# easycarbo and tpn+ doseage 380l tank



## alan_uk (9 Jan 2011)

hi everyone,

I am sorry for all the questions lately im just really trying to get this right and a good environment for my fish as im going to keep this tank running for the long haul.

the tank is 6 feet long 18" tall and 18" deep according to aquarium calculator is roughly 385 litres,

bearing in mind there is wood rocks sand and a medium amount of plants and there is roughly 2" of height that dont have water in also,

so ive looked but would like a reccomended amount to dose if possible please guys 

the only plants in the substrate are amazon sword, vallis, crypt wendtii green, others are 3 variations of moss /java/peacock/spikey and java ferns /needle/normal/windelov and anubias nana.

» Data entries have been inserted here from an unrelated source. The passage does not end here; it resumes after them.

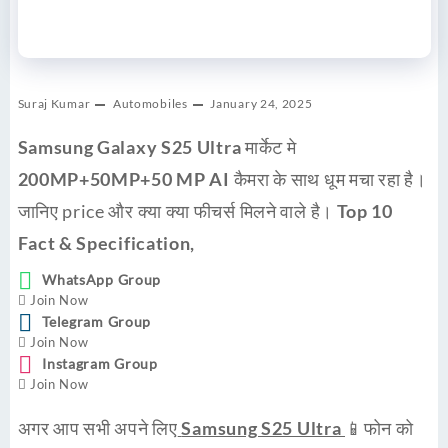
Suraj Kumar
Automobiles
January 24, 2025
Samsung Galaxy S25 Ultra
मार्केट मे
200MP+50MP+50 MP AI
कैमरा के साथ धूम मचा रहा है।
जानिए price और क्या क्या फीचर्स मिलने वाले है।
Top 10
Fact & Specification,
WhatsApp Group
Join Now
Telegram Group
Join Now
Instagram Group
Join Now
अगर आप सभी अपने लिए
Samsung S25 Ultra
📱फोन को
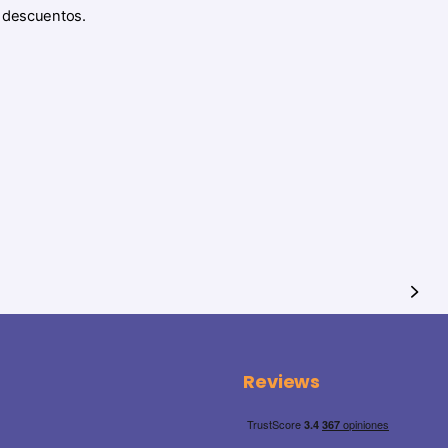
y descuentos.
Reviews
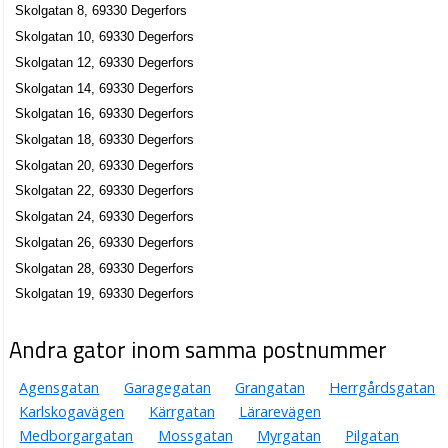
Skolgatan 8, 69330 Degerfors
Skolgatan 10, 69330 Degerfors
Skolgatan 12, 69330 Degerfors
Skolgatan 14, 69330 Degerfors
Skolgatan 16, 69330 Degerfors
Skolgatan 18, 69330 Degerfors
Skolgatan 20, 69330 Degerfors
Skolgatan 22, 69330 Degerfors
Skolgatan 24, 69330 Degerfors
Skolgatan 26, 69330 Degerfors
Skolgatan 28, 69330 Degerfors
Skolgatan 19, 69330 Degerfors
Andra gator inom samma postnummer
Agensgatan
Garagegatan
Grangatan
Herrgårdsgatan
Karlskogavägen
Kärrgatan
Lärarevägen
Medborgargatan
Mossgatan
Myrgatan
Pilgatan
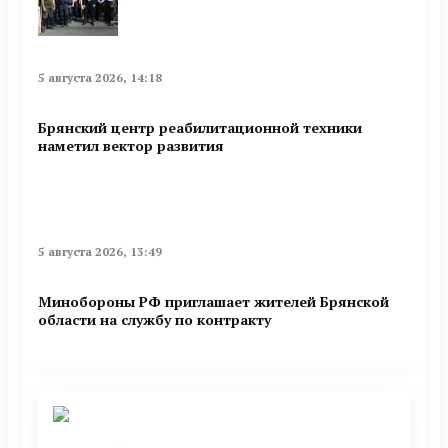
5 августа 2026, 14:18
Брянский центр реабилитационной техники
наметил вектор развития
5 августа 2026, 13:49
Минобoроны РФ приглaшaет житeлeй Брянской
области на службу по контракту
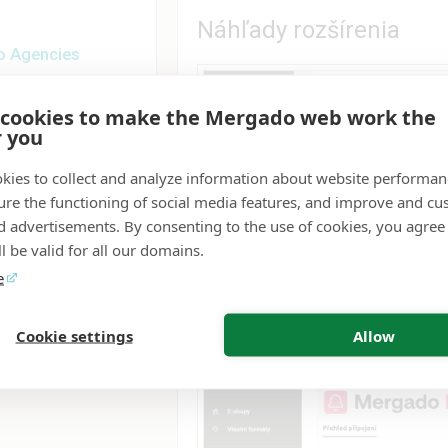
Náhľady rozšírenia
o Agencies
 cookies to make the Mergado web work the
 Contexts
r you
kies to collect and analyze information about website performa
ure the functioning of social media features, and improve and cu
o Dashboards
d advertisements. By consenting to the use of cookies, you agree 
l be valid for all our domains.
e
Cookie settings
Allow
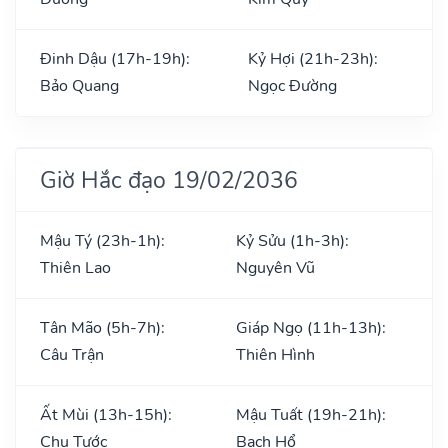
Đinh Dậu (17h-19h):
Kỷ Hợi (21h-23h):
Bảo Quang
Ngọc Đường
Giờ Hắc đạo 19/02/2036
Mậu Tý (23h-1h):
Kỷ Sửu (1h-3h):
Thiên Lao
Nguyên Vũ
Tân Mão (5h-7h):
Giáp Ngọ (11h-13h):
Câu Trận
Thiên Hình
Ất Mùi (13h-15h):
Mậu Tuất (19h-21h):
Chu Tước
Bạch Hổ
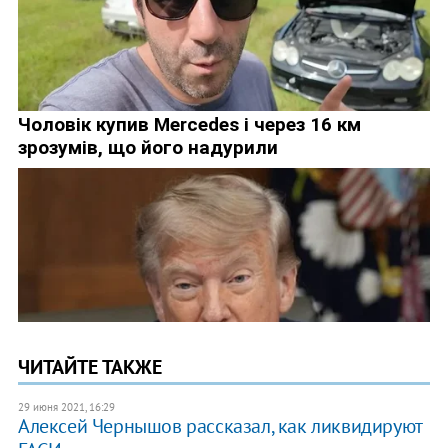
ЧИТАЙТЕ ТАКЖЕ
29 июня 2021, 16:29
Алексей Чернышов рассказал, как ликвидируют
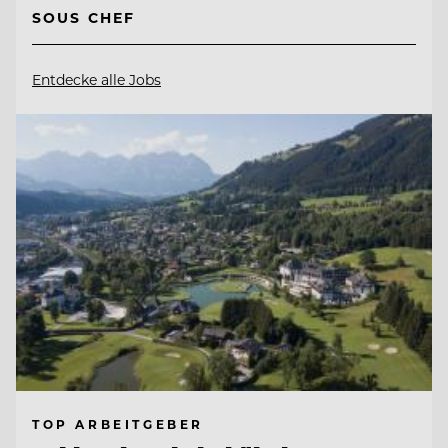
SOUS CHEF
Entdecke alle Jobs
TOP ARBEITGEBER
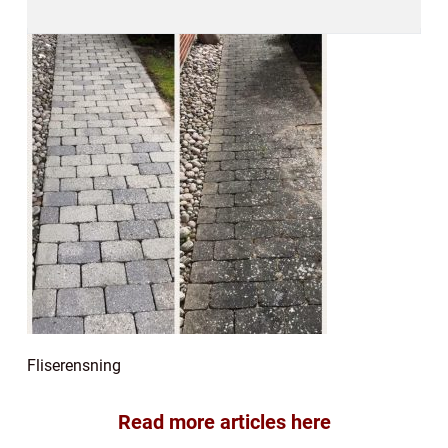
Fliserensning
Read more articles here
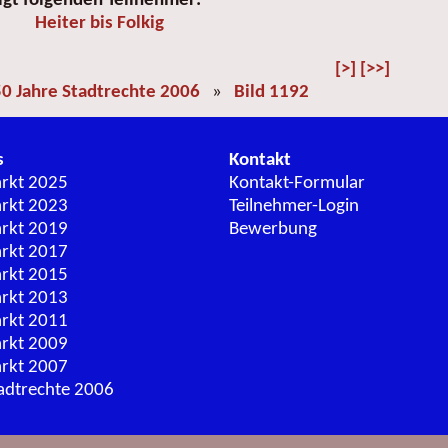
igt folgenden Teilnehmer:
Heiter bis Folkig
[>]
[>>]
0 Jahre Stadtrechte 2006
»
Bild 1192
s
Kontakt
arkt 2025
Kontakt-Formular
arkt 2023
Teilnehmer-Login
arkt 2019
Bewerbung
arkt 2017
arkt 2015
arkt 2013
arkt 2011
arkt 2009
arkt 2007
adtrechte 2006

i decided to go with sand substrate over the akadama for looks mainly and the tank will be home to 

4 discus
10 lemon tetra
4 blue rams
10 amano shrimp
1 nerite snail
pair of bristlenose pleco

im using 2 t5ho 6500k daylight 54watt 48" tubes running 5 hours daily from 5pm-10pm if this makes a difference

and sand substrate with osmocote and root tabs around planted plants 

so all this considered could someone point me in the right direction of doseage amounts and daily/weekly ?

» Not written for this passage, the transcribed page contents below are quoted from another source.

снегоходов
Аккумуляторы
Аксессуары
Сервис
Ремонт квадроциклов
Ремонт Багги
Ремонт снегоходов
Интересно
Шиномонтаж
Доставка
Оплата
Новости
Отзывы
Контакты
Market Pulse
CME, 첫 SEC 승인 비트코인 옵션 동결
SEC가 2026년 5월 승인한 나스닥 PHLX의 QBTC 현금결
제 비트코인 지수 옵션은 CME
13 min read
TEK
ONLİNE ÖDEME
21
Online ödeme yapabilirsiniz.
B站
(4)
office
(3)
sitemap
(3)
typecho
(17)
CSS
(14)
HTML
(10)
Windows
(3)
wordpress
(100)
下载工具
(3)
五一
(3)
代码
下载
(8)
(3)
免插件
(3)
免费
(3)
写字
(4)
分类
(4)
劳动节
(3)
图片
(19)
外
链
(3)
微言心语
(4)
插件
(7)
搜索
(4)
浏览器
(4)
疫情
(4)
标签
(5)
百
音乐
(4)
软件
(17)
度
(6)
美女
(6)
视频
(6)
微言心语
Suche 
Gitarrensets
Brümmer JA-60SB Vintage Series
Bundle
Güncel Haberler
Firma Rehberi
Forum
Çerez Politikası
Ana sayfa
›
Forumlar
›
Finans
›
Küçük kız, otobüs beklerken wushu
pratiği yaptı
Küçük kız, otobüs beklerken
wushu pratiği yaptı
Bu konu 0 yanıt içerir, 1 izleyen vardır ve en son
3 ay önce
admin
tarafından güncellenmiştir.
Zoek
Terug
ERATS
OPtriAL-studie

also my plants are not in the best way at present due to my own fault removing them from soil substrate when growing well and leaving in trays getting a little dry for 5 hours and re-filling with cold water 

but they are getting better it would seem after daily water changes and i would just like to boost their health on anothers recomendation so please help a fellow out


----------



## foxfish (9 Jan 2011)

*Re: easycarbo and tpn+ doseage 300l tank*

Hi Alan, I have read a few of you post - can I ask why you are not interested in using a pressurised Co2 system?


----------



## alan_uk (9 Jan 2011)

*Re: easycarbo and tpn+ doseage 300l tank*

yea i did used to but when bottles run out and what have you i just wouldnt go get them filled and it would be without co2 for weeks at a time then id get algae and i just cant be botherer ive bought a 500ml of easycarbo tonight and am going to try with that  just dont know how much to dose lol


----------



## Dolly Sprint 16v (9 Jan 2011)

*Re: easycarbo and tpn+ doseage 300l tank*



			
				alan_uk said:
			
		

> yea i did used to but when bottles run out and what have you i just wouldnt go get them filled and it would be without co2 for weeks at a time then id get algae and i just cant be botherer ive bought a 500ml of easycarbo tonight and am going to try with that  just dont know how much to dose lol




Alan

Why dont you have several spare (Full) bottles of co2 gas and when you get to the last one or two get the empties filled - I have five x 2kg and 2 x 500g bottles and when I'm down to the last two of the 2 kg I get my empties filled - never run out of the gas. As for you easycarbo the recommended dosage is 1ml per 50 ltr with a maximum of 2 ml per 50 ltr - I add 15ml per day with no problems at all and i add gas aswell and my tank is 217ltr - if you want to keep algae at bay I would be adding both.

Regards
paul.


----------



## alan_uk (10 Jan 2011)

*Re: easycarbo and tpn+ doseage 300l tank*

i hear what your saying mate but its just something i really dont want to go down again i also feel that if i went back to co2 it would be a total waste of time removing the soil substrate 

i just want a low maintenance easy look after itself tank lol that i can watch and enjoy


----------